* **Problem statement**: In the rows below, change every "skSolve" to "solveSketch" and copy out everything else unchanged.

* **Record extracts**:

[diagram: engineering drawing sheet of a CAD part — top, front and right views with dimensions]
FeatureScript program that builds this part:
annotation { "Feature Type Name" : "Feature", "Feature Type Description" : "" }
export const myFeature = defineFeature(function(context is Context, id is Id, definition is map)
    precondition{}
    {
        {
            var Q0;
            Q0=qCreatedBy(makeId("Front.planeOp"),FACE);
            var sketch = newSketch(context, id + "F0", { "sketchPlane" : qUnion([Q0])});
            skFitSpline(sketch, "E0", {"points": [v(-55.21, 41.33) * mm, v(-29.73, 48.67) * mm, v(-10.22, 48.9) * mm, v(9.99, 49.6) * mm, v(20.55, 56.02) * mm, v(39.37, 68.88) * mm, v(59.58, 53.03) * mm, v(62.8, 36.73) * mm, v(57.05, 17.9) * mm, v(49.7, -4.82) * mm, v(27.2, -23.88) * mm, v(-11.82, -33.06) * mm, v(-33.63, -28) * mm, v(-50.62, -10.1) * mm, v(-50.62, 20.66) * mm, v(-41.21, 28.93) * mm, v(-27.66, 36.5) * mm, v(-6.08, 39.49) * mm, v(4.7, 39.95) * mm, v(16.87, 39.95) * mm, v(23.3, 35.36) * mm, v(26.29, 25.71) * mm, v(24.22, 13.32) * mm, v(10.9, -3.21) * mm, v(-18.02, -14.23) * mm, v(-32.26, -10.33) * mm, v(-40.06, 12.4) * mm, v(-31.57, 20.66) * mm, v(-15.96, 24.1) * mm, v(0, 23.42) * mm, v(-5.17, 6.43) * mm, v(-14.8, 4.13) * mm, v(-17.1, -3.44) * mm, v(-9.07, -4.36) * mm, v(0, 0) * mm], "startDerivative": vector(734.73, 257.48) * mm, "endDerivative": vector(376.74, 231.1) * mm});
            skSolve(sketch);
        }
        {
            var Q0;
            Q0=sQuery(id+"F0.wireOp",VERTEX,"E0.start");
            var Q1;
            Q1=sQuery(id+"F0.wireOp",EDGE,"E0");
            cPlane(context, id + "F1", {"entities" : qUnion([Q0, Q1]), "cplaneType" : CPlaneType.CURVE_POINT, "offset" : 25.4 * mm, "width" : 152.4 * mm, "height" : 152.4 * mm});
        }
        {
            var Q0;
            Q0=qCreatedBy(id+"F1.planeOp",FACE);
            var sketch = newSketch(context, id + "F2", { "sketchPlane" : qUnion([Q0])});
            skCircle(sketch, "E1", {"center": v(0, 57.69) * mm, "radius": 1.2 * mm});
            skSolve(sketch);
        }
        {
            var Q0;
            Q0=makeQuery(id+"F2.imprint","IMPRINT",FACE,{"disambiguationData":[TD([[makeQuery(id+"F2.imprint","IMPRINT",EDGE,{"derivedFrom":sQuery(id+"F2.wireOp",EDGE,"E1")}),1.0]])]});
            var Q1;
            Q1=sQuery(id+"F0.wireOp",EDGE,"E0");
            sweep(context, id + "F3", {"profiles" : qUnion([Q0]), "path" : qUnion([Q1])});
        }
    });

* **Answer to the problem**:
[diagram: engineering drawing sheet of a CAD part — top, front and right views with dimensions]
FeatureScript program that builds this part:
annotation { "Feature Type Name" : "Feature", "Feature Type Description" : "" }
export const myFeature = defineFeature(function(context is Context, id is Id, definition is map)
    precondition{}
    {
        {
            var Q0;
            Q0=qCreatedBy(makeId("Front.planeOp"),FACE);
            var sketch = newSketch(context, id + "F0", { "sketchPlane" : qUnion([Q0])});
            skFitSpline(sketch, "E0", {"points": [v(-55.21, 41.33) * mm, v(-29.73, 48.67) * mm, v(-10.22, 48.9) * mm, v(9.99, 49.6) * mm, v(20.55, 56.02) * mm, v(39.37, 68.88) * mm, v(59.58, 53.03) * mm, v(62.8, 36.73) * mm, v(57.05, 17.9) * mm, v(49.7, -4.82) * mm, v(27.2, -23.88) * mm, v(-11.82, -33.06) * mm, v(-33.63, -28) * mm, v(-50.62, -10.1) * mm, v(-50.62, 20.66) * mm, v(-41.21, 28.93) * mm, v(-27.66, 36.5) * mm, v(-6.08, 39.49) * mm, v(4.7, 39.95) * mm, v(16.87, 39.95) * mm, v(23.3, 35.36) * mm, v(26.29, 25.71) * mm, v(24.22, 13.32) * mm, v(10.9, -3.21) * mm, v(-18.02, -14.23) * mm, v(-32.26, -10.33) * mm, v(-40.06, 12.4) * mm, v(-31.57, 20.66) * mm, v(-15.96, 24.1) * mm, v(0, 23.42) * mm, v(-5.17, 6.43) * mm, v(-14.8, 4.13) * mm, v(-17.1, -3.44) * mm, v(-9.07, -4.36) * mm, v(0, 0) * mm], "startDerivative": vector(734.73, 257.48) * mm, "endDerivative": vector(376.74, 231.1) * mm});
            solveSketch(sketch);
        }
        {
            var Q0;
            Q0=sQuery(id+"F0.wireOp",VERTEX,"E0.start");
            var Q1;
            Q1=sQuery(id+"F0.wireOp",EDGE,"E0");
            cPlane(context, id + "F1", {"entities" : qUnion([Q0, Q1]), "cplaneType" : CPlaneType.CURVE_POINT, "offset" : 25.4 * mm, "width" : 152.4 * mm, "height" : 152.4 * mm});
        }
        {
            var Q0;
            Q0=qCreatedBy(id+"F1.planeOp",FACE);
            var sketch = newSketch(context, id + "F2", { "sketchPlane" : qUnion([Q0])});
            skCircle(sketch, "E1", {"center": v(0, 57.69) * mm, "radius": 1.2 * mm});
            solveSketch(sketch);
        }
        {
            var Q0;
            Q0=makeQuery(id+"F2.imprint","IMPRINT",FACE,{"disambiguationData":[TD([[makeQuery(id+"F2.imprint","IMPRINT",EDGE,{"derivedFrom":sQuery(id+"F2.wireOp",EDGE,"E1")}),1.0]])]});
            var Q1;
            Q1=sQuery(id+"F0.wireOp",EDGE,"E0");
            sweep(context, id + "F3", {"profiles" : qUnion([Q0]), "path" : qUnion([Q1])});
        }
    });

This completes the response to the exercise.